Right now, will concentrate on fixing an expectation issue with the assistance of a particular situation.
Think about that as an organization needs to mechanize the credit qualification subtleties according to the client subtleties gave through online application structure.
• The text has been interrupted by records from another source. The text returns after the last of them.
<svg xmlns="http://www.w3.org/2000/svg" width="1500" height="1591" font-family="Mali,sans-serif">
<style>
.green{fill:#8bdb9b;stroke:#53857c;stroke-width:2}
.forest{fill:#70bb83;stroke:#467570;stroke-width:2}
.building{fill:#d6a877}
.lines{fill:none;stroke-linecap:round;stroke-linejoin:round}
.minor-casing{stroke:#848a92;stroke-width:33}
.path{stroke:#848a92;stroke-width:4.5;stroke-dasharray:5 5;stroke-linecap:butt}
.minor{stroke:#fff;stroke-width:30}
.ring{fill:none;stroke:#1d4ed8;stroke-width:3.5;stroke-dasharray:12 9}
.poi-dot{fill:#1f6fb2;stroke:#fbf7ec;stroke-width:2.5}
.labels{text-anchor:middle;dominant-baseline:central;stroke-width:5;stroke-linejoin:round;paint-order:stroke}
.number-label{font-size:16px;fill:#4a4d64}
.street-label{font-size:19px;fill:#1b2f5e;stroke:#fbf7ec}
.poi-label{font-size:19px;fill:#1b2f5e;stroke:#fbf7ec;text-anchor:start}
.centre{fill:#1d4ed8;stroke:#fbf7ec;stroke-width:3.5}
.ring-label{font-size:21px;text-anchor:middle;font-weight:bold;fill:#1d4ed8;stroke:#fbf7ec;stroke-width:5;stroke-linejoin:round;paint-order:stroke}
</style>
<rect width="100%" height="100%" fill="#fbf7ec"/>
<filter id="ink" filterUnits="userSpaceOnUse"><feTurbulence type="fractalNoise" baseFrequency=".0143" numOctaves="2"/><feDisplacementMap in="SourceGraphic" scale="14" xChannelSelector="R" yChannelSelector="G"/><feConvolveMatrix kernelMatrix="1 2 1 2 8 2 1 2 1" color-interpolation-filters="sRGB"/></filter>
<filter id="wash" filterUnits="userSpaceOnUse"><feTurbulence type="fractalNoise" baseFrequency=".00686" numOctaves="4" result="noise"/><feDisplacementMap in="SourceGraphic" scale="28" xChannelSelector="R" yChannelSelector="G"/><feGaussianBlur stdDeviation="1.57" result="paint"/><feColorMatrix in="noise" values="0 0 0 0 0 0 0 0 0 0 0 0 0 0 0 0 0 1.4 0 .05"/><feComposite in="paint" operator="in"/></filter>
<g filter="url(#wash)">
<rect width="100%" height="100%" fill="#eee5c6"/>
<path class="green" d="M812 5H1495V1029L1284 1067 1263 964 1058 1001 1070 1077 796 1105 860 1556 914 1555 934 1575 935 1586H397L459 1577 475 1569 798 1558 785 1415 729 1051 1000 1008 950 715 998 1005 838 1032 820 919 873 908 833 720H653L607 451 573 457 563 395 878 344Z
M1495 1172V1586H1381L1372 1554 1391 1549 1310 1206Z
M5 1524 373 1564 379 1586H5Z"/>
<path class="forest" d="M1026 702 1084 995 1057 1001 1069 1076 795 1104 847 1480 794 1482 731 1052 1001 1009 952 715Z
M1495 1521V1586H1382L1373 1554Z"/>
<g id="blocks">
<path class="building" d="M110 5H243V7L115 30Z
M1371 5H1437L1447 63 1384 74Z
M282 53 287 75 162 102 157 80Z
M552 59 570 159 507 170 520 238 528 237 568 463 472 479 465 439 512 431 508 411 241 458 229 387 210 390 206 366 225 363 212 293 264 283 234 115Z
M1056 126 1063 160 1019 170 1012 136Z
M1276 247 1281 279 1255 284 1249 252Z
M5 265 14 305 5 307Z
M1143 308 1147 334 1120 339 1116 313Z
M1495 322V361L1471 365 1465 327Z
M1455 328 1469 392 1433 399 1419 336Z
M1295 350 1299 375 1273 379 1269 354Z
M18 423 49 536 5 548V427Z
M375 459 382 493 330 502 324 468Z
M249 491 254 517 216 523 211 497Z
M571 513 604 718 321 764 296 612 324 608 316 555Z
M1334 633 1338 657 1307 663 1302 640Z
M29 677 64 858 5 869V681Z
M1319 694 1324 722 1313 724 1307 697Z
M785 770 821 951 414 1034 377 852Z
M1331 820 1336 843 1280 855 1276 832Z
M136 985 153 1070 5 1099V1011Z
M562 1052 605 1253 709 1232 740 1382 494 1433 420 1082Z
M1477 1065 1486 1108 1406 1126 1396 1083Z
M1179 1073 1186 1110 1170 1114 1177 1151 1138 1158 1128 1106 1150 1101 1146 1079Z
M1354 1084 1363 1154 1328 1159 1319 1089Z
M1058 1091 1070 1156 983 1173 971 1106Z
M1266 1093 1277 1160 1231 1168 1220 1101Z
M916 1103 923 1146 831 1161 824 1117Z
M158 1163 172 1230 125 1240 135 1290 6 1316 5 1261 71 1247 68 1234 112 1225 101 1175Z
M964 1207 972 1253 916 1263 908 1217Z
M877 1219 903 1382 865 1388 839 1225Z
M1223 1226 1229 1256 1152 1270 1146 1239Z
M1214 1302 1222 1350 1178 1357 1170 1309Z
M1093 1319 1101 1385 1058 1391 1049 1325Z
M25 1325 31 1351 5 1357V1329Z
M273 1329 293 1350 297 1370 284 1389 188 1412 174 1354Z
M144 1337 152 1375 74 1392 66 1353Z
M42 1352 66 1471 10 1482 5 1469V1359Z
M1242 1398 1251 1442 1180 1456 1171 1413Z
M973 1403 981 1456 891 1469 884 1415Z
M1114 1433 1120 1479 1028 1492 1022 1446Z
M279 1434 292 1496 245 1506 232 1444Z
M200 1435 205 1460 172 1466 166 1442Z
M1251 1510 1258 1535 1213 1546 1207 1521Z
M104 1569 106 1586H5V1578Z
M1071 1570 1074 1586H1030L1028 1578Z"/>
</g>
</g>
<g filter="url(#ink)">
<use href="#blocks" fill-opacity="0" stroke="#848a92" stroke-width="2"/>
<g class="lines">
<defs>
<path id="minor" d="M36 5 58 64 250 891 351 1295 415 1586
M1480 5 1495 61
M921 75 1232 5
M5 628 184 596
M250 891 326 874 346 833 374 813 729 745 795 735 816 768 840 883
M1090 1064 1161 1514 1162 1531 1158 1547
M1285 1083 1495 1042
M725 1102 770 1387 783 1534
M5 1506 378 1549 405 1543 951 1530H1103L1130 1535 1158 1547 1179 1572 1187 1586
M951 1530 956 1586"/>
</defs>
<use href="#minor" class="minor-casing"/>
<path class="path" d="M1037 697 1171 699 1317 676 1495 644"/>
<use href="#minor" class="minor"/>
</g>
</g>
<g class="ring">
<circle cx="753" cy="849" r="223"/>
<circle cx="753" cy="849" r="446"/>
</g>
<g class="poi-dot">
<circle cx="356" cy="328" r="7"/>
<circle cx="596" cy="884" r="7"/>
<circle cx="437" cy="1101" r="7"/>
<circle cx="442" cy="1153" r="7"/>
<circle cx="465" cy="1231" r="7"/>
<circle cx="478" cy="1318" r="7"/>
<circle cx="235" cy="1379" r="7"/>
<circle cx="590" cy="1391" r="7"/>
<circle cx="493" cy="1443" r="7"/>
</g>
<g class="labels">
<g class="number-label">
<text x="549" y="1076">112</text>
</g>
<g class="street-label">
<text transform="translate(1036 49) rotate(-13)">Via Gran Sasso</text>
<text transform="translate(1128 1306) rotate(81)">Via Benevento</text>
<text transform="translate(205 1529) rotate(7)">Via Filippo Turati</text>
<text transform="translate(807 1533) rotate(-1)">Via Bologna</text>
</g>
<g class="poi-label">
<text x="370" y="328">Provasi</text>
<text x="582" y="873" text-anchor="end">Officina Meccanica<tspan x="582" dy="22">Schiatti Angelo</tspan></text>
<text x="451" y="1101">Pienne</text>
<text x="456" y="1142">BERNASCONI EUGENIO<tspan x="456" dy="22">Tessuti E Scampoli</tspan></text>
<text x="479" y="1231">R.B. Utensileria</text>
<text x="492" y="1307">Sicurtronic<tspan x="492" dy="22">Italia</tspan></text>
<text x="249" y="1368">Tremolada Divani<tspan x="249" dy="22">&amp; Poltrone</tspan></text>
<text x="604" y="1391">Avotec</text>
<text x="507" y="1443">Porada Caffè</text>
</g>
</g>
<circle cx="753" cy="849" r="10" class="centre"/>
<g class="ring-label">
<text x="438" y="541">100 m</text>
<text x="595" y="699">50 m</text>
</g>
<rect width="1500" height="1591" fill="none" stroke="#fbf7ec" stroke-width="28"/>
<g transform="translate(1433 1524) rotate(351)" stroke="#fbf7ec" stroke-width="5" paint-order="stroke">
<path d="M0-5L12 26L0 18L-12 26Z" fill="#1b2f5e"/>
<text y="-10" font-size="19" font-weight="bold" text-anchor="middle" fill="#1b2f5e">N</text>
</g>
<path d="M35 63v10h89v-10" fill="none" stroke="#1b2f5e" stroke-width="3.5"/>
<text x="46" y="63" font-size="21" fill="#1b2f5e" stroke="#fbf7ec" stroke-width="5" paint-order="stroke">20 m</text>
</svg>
The subtleties incorporate name of client, sexual orientation, conjugal status, advance sum and other compulsory subtleties.
The subtleties are recorded in the CSV document as appeared underneath −
Execute the accompanying code to assess the forecast issue −
import pandas as pd
from sklearn import ensemble
import numpy as np
from scipy.stats import mode
from sklearn import preprocessing,model_selection
from sklearn.linear_model import LogisticRegression
from sklearn.preprocessing import LabelEncoder
#loading the dataset
data=pd.read_csv('train.csv',index_col='Loan_ID')
def num_missing(x):
return sum(x.isnull())
#imputing the the missing values from the data
data['Gender'].fillna(mode(list(data['Gender'])).mode[0], inplace=True)
data['Married'].fillna(mode(list(data['Married'])).mode[0], inplace=True)
data['Self_Employed'].fillna(mode(list(data['Self_Employed'])).mode[0], inplace=True)
# print (data.apply(num_missing, axis=0))
# #imputing mean for the missing value
data['LoanAmount'].fillna(data['LoanAmount'].mean(), inplace=True)
mapping={'0':0,'1':1,'2':2,'3+':3}
data = data.replace({'Dependents':mapping})
data['Dependents'].fillna(data['Dependents'].mean(), inplace=True)
data['Loan_Amount_Term'].fillna(method='ffill',inplace=True)
data['Credit_History'].fillna(method='ffill',inplace=True)
print (data.apply(num_missing,axis=0))
#converting the cateogorical data to numbers using the label encoder
var_mod = ['Gender','Married','Education','Self_Employed','Property_Area','Loan_Status']
le = LabelEncoder()
for i in var_mod:
le.fit(list(data[i].values))
data[i] = le.transform(list(data[i]))
#Train test split
x=['Gender','Married','Education','Self_Employed','Property_Area','LoanAmount', 'Loan_Amount_Term','Credit_History','Dependents']
y=['Loan_Status']
print(data[x])
X_train,X_test,y_train,y_test=model_selection.train_test_split(data[x],data[y], test_size=0.2)
#
# #Random forest classifier
# clf=ensemble.RandomForestClassifier(n_estimators=100,
criterion='gini',max_depth=3,max_features='auto',n_jobs=-1)
clf=ensemble.RandomForestClassifier(n_estimators=200,max_features=3,min_samples
_split=5,oob_score=True,n_jobs=-1,criterion='entropy')
clf.fit(X_train,y_train)
accuracy=clf.score(X_test,y_test)
print(accuracy)
Output
The above code creates the accompanying yield.